Az önce kablolu TV’den aradılar. “Kayıtlarımıza göre 1 aydır televizyon izlememişsiniz. Hayırdır? Bir sorun mu var? Hizmetlerimizden memnun değil misiniz?” diye sordular. Sonra şöyle bir konuşma geçti aramızda:
- Öncekiler neler dediler?
- “Öncekiler” derken?
- Yani benden önce aradıklarınız. Şimdi ben de merak ettim, neden izlemiyorlarmış... Çok ayıp. Böyle bir çağda televizyon izlememek olur mu...
- Beyefendi, onların neden izlemediği önemli değil; biz onların değil sizin neden izlemediğinizi soruyoruz.
- Tamam, anladım. Söylemeyeceksiniz. Ben birkaç tahminde bulunayım: Açık saçık filmler göstermiyorsunuz ondan mı?
- Olur mu, her tür film var bizde.
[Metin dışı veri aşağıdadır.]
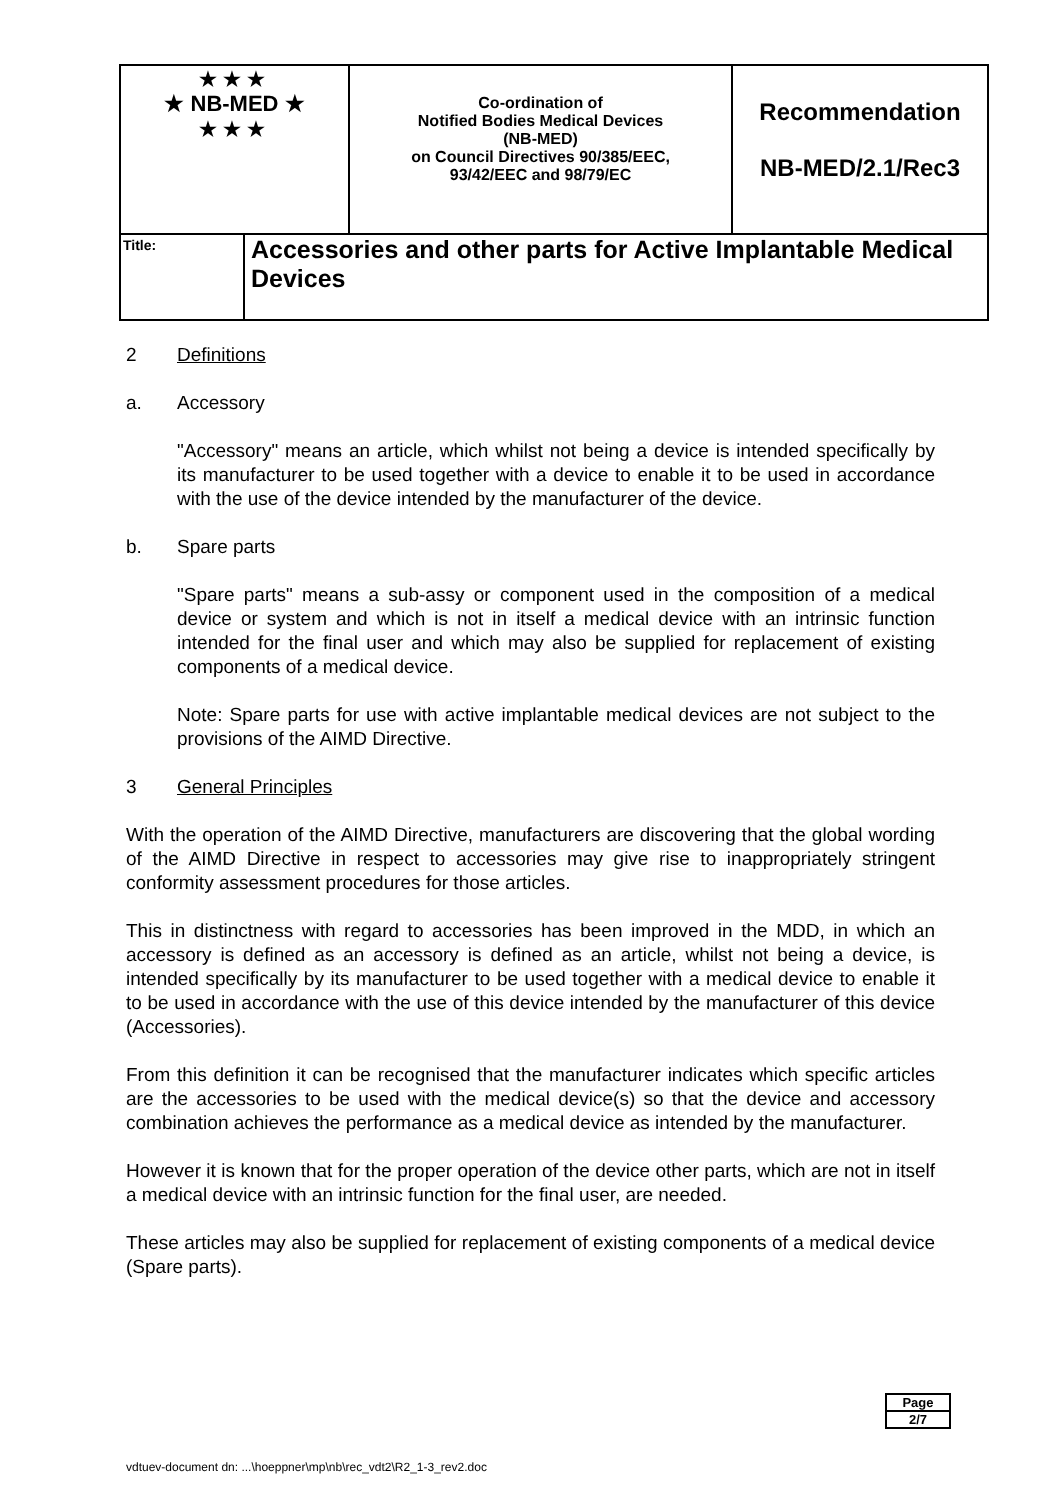| ★★★ ★ NB-MED ★ ★★★ | | Co-ordination of Notified Bodies Medical Devices (NB-MED) on Council Directives 90/385/EEC, 93/42/EEC and 98/79/EC | Recommendation NB-MED/2.1/Rec3 |
| Title: | Accessories and other parts for Active Implantable Medical Devices | | |
2 Definitions
a. Accessory
"Accessory" means an article, which whilst not being a device is intended specifically by its manufacturer to be used together with a device to enable it to be used in accordance with the use of the device intended by the manufacturer of the device.
b. Spare parts
"Spare parts" means a sub-assy or component used in the composition of a medical device or system and which is not in itself a medical device with an intrinsic function intended for the final user and which may also be supplied for replacement of existing components of a medical device.
Note: Spare parts for use with active implantable medical devices are not subject to the provisions of the AIMD Directive.
3 General Principles
With the operation of the AIMD Directive, manufacturers are discovering that the global wording of the AIMD Directive in respect to accessories may give rise to inappropriately stringent conformity assessment procedures for those articles.
This in distinctness with regard to accessories has been improved in the MDD, in which an accessory is defined as an accessory is defined as an article, whilst not being a device, is intended specifically by its manufacturer to be used together with a medical device to enable it to be used in accordance with the use of this device intended by the manufacturer of this device (Accessories).
From this definition it can be recognised that the manufacturer indicates which specific articles are the accessories to be used with the medical device(s) so that the device and accessory combination achieves the performance as a medical device as intended by the manufacturer.
However it is known that for the proper operation of the device other parts, which are not in itself a medical device with an intrinsic function for the final user, are needed.
These articles may also be supplied for replacement of existing components of a medical device (Spare parts).
Page
2/7
vdtuev-document dn: ...\hoeppner\mp\nb\rec_vdt2\R2_1-3_rev2.doc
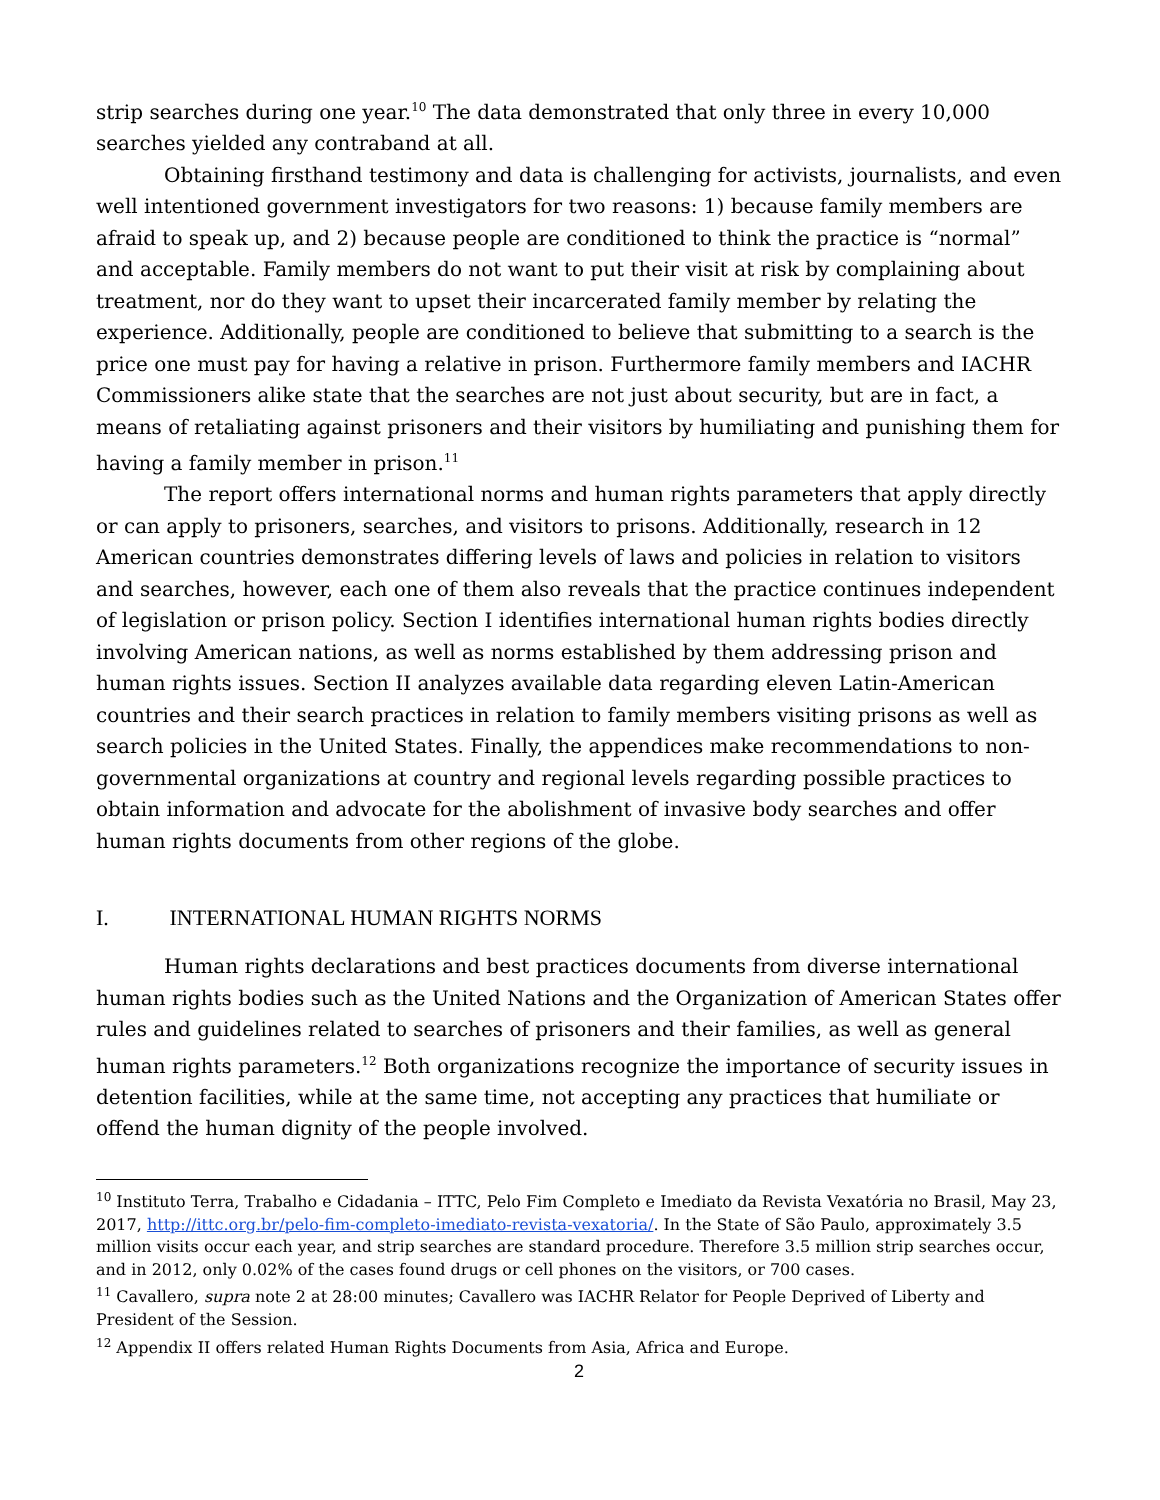strip searches during one year.<sup>10</sup> The data demonstrated that only three in every 10,000 searches yielded any contraband at all.
Obtaining firsthand testimony and data is challenging for activists, journalists, and even well intentioned government investigators for two reasons: 1) because family members are afraid to speak up, and 2) because people are conditioned to think the practice is “normal” and acceptable. Family members do not want to put their visit at risk by complaining about treatment, nor do they want to upset their incarcerated family member by relating the experience. Additionally, people are conditioned to believe that submitting to a search is the price one must pay for having a relative in prison. Furthermore family members and IACHR Commissioners alike state that the searches are not just about security, but are in fact, a means of retaliating against prisoners and their visitors by humiliating and punishing them for having a family member in prison.<sup>11</sup>
The report offers international norms and human rights parameters that apply directly or can apply to prisoners, searches, and visitors to prisons. Additionally, research in 12 American countries demonstrates differing levels of laws and policies in relation to visitors and searches, however, each one of them also reveals that the practice continues independent of legislation or prison policy. Section I identifies international human rights bodies directly involving American nations, as well as norms established by them addressing prison and human rights issues. Section II analyzes available data regarding eleven Latin-American countries and their search practices in relation to family members visiting prisons as well as search policies in the United States. Finally, the appendices make recommendations to non-governmental organizations at country and regional levels regarding possible practices to obtain information and advocate for the abolishment of invasive body searches and offer human rights documents from other regions of the globe.
I. INTERNATIONAL HUMAN RIGHTS NORMS
Human rights declarations and best practices documents from diverse international human rights bodies such as the United Nations and the Organization of American States offer rules and guidelines related to searches of prisoners and their families, as well as general human rights parameters.<sup>12</sup> Both organizations recognize the importance of security issues in detention facilities, while at the same time, not accepting any practices that humiliate or offend the human dignity of the people involved.
<sup>10</sup> Instituto Terra, Trabalho e Cidadania – ITTC, Pelo Fim Completo e Imediato da Revista Vexatória no Brasil, May 23, 2017, http://ittc.org.br/pelo-fim-completo-imediato-revista-vexatoria/. In the State of São Paulo, approximately 3.5 million visits occur each year, and strip searches are standard procedure. Therefore 3.5 million strip searches occur, and in 2012, only 0.02% of the cases found drugs or cell phones on the visitors, or 700 cases.
<sup>11</sup> Cavallero, supra note 2 at 28:00 minutes; Cavallero was IACHR Relator for People Deprived of Liberty and President of the Session.
<sup>12</sup> Appendix II offers related Human Rights Documents from Asia, Africa and Europe.
2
Çok sayıda film kanalımız var. Her kesime çeşitli seçenekler sunuyoruz.
- O zaman maçların canlı yayın haklarını almamışsınızdır.
- Yo, haklarımız var; siz izlemediğiniz için haberiniz olmamış herhalde.
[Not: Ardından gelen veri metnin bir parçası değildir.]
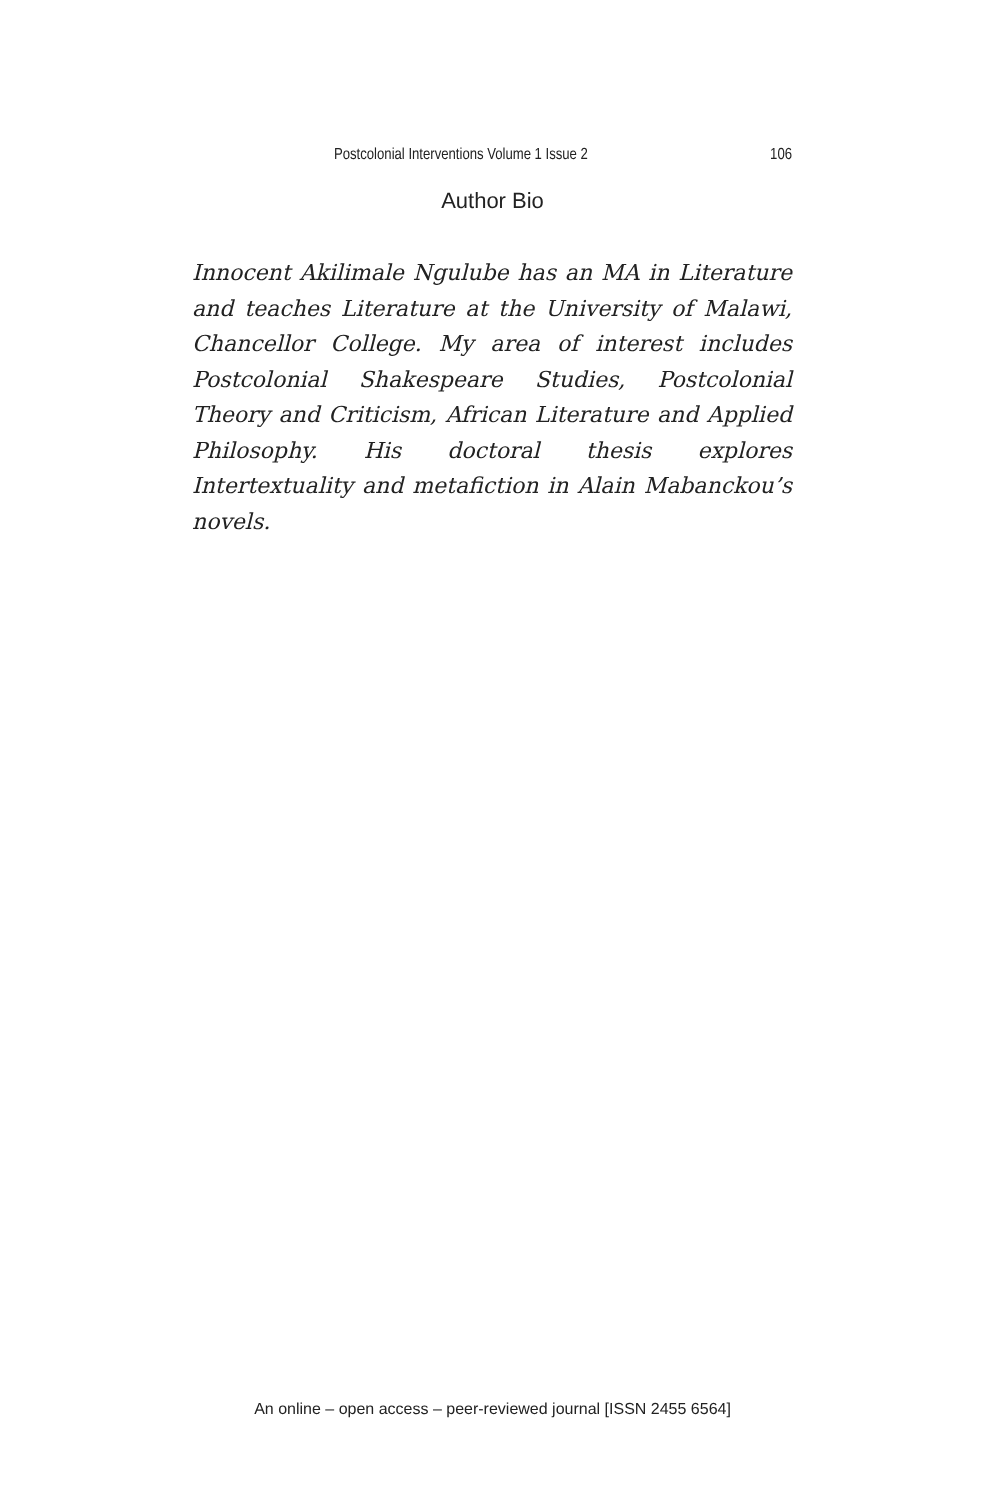Postcolonial Interventions Volume 1 Issue 2 106
Author Bio
Innocent Akilimale Ngulube has an MA in Literature and teaches Literature at the University of Malawi, Chancellor College. My area of interest includes Postcolonial Shakespeare Studies, Postcolonial Theory and Criticism, African Literature and Applied Philosophy. His doctoral thesis explores Intertextuality and metafiction in Alain Mabanckou’s novels.
An online – open access – peer-reviewed journal [ISSN 2455 6564]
- Ne bileyim, sıkıştım şimdi. Dizi film falan yok mu sizde? Yok efendim hanım ağa, yok efendim çocuk gelin, yok efendim, saray, taht, malk, mülk, şan, şeref, şöhret... Yok mu böyle dizileriniz?
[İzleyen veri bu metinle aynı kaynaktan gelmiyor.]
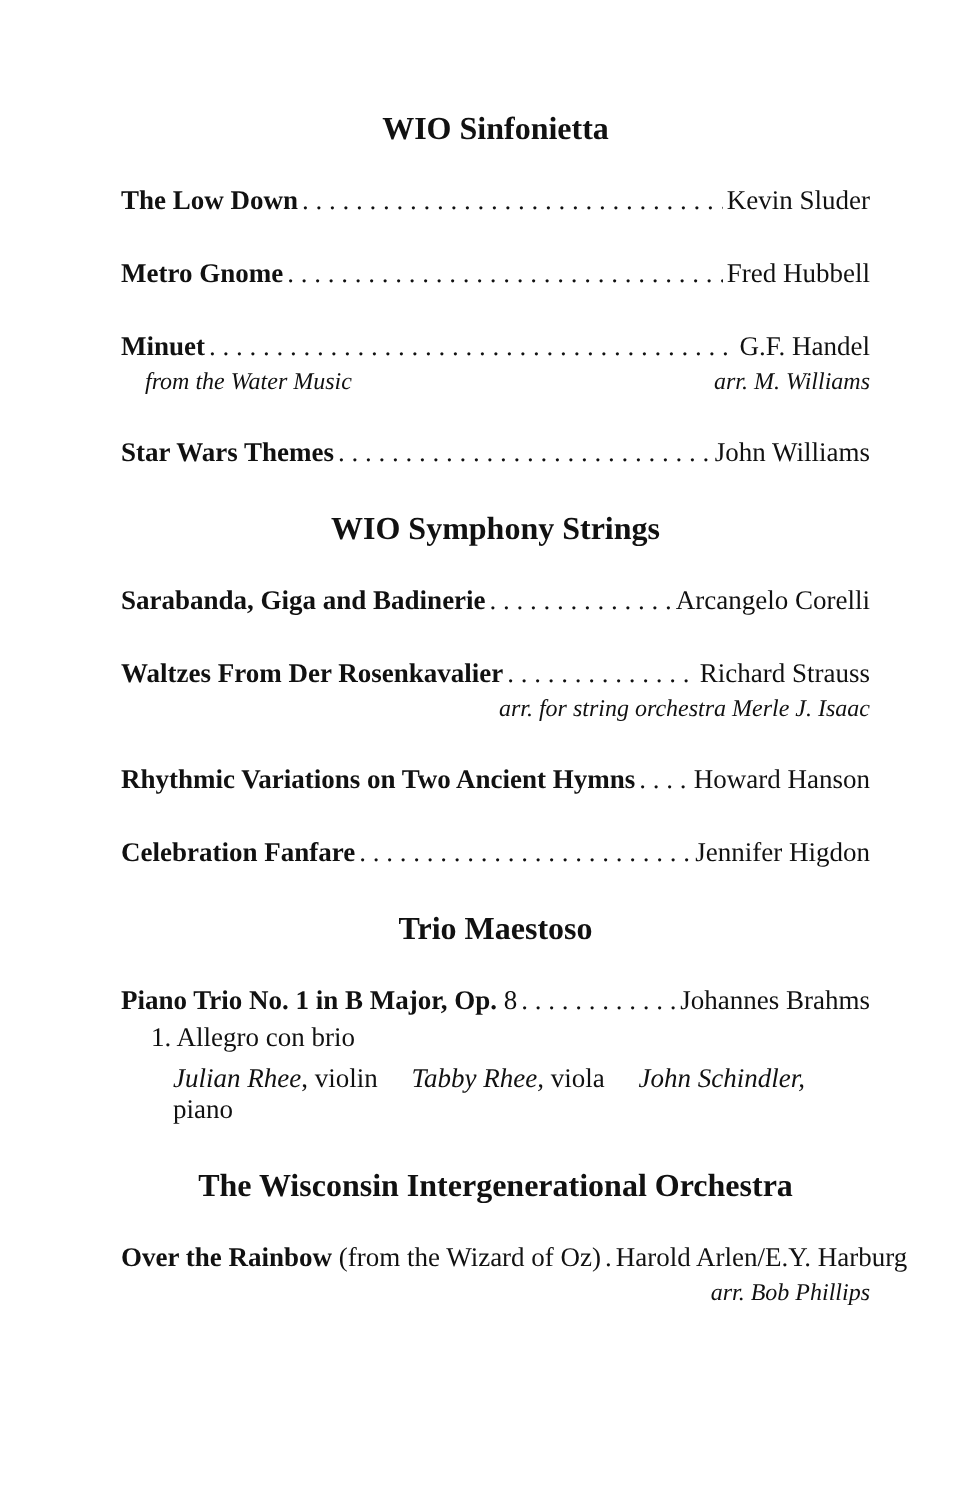WIO Sinfonietta
The Low Down Kevin Sluder
Metro Gnome Fred Hubbell
Minuet G.F. Handel
from the Water Music arr. M. Williams
Star Wars Themes John Williams
WIO Symphony Strings
Sarabanda, Giga and Badinerie Arcangelo Corelli
Waltzes From Der Rosenkavalier Richard Strauss
arr. for string orchestra Merle J. Isaac
Rhythmic Variations on Two Ancient Hymns Howard Hanson
Celebration Fanfare Jennifer Higdon
Trio Maestoso
Piano Trio No. 1 in B Major, Op. 8 Johannes Brahms
1. Allegro con brio
Julian Rhee, violin Tabby Rhee, viola John Schindler, piano
The Wisconsin Intergenerational Orchestra
Over the Rainbow (from the Wizard of Oz). Harold Arlen/E.Y. Harburg
arr. Bob Phillips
- Olmaz olur mu? Zaten pastanın en büyük payı orada. Ama onlar için kabloluya abone olmaya gerek yok. Herkes izleyebilir.
- Neden peki? Madem o kadar önemli, neden bedava izliyorlar? Kazancınızdan niye kısıyorsunuz ki, çok gereksiz...
- Ne kadar çok kişi izlerse o kadar çok reklam geliri geliyor.
- O zaman kabloluya ne gerek var? Hepsi bedava olsun, reklam gelirinden köşeyi dönersiniz.
- Bazıları reklam sevmiyor. Kabloluda herşey reklamsız. Söylediklerinizden edindiğim izlenime göre siz de sevmiyorsunuz reklamları...
- Yok, aslında tümüyle sevmemek gibi bir durum sözkonusu değil; ama yaratıcı reklamları seviyorum.
- Fazla yaratıcı olursa, toplumdan ilgi olmaz. Size özel reklam hazırlayamazlar ki...
- Siz de haklısınız. Zaten onun için izlemiyorum reklamları. Bana hitap ediyorlar gibi gelmiyor...
- Bu arada, sizin çok vaktiniz var sanırım. Soruma yanıt alamadım ve tersine, soru yanıtlayan durumuna düştüm.
- Müşteri memnuniyeti beyefendi. Benimkini müşterinin şımarması diye yorumlayabilirsiniz. Kaç tane müşteri benim kadar uzun açıklama yapar ki... Size verdiğim bilgiler değerli...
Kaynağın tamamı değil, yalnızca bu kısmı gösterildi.